Assigned task a: In the records below, copy out every line from the one containing "of 127 projects authorized under" down to the one containing "bidding next year, two have", both of those lines included, and output nothing else.

Exercise text:
──────────────────────────────
The purpose of this icap-server-opentc is to demonstrate one of the usages of the OpenTC server. In this case, the icap server is used as Data Leak Prevention (DLP). It is listening on the icap server’s default port 1344. The squid-cache is used as the http/s proxy (it can be also any other proxy servers). It is configured to connect to the icap server for the content filtering. Any out going http traffics through the squid proxy will be sent to the icap server, which will then forward it to the OpenTC server. OpenTC server analyses the data and classify it based on the pre-trained data. The result of the text classification is sent back to the icap server, which will decide if the outgoing traffic should be blocked or allowed.
- Python 3.x
- pyicap 1.0b1
- the icap server should monitor the availability of the OpenTC server. In case it is not up or running, this icap server should try to reconnect it again several times in difference interval (i.e: the interval of the first 3 reconnection could be 10 seconds, and after 3 unsuccessful attempts to reconnect, the interval connection time should be changed to 300 seconds). Currently, the icap server has to be restarted manually after the OpenTC server is died or restarted.
- Currently the decision to take, either the traffic is blocked or allowed, is implemented using manual “for_loop-if-elif” sequences, which maybe not easy to understand or error prone. In the future, the software would use a rule engine (if there is any) to simplify the creation of complex rules.
──────────────────────────────
Transcribed page records:
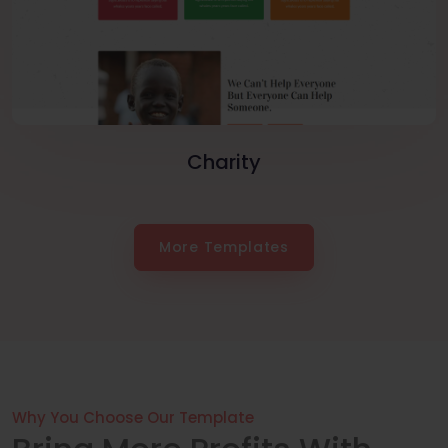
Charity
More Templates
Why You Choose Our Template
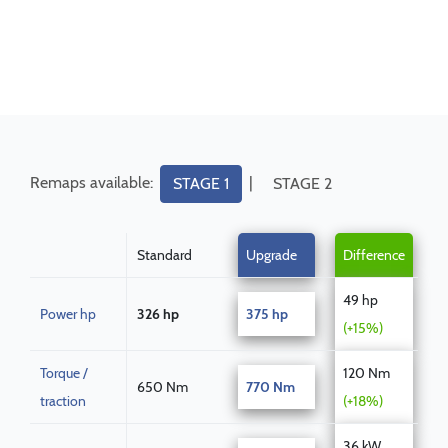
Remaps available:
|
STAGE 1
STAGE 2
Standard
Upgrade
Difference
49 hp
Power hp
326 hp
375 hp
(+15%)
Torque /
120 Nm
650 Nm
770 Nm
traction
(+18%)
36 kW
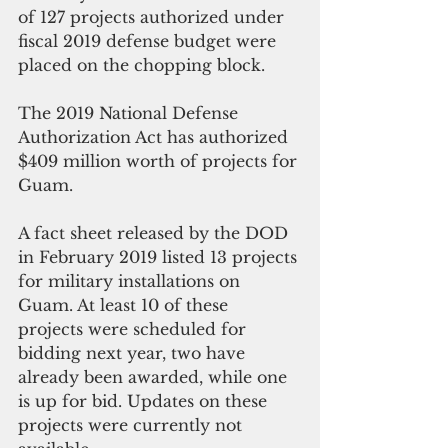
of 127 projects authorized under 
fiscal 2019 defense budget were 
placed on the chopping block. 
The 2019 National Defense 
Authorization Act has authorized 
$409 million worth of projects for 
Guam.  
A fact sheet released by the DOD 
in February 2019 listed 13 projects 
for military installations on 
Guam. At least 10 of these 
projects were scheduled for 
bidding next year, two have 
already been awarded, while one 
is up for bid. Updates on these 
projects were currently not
──────────────────────────────
Assigned task b: According to the text on the icap server, which port does the icap server listen on?

Answer area a:
of 127 projects authorized under 
fiscal 2019 defense budget were 
placed on the chopping block. 
The 2019 National Defense 
Authorization Act has authorized 
$409 million worth of projects for 
Guam.  
A fact sheet released by the DOD 
in February 2019 listed 13 projects 
for military installations on 
Guam. At least 10 of these 
projects were scheduled for 
bidding next year, two have 

Answer area b: Port 1344, the icap server's default port.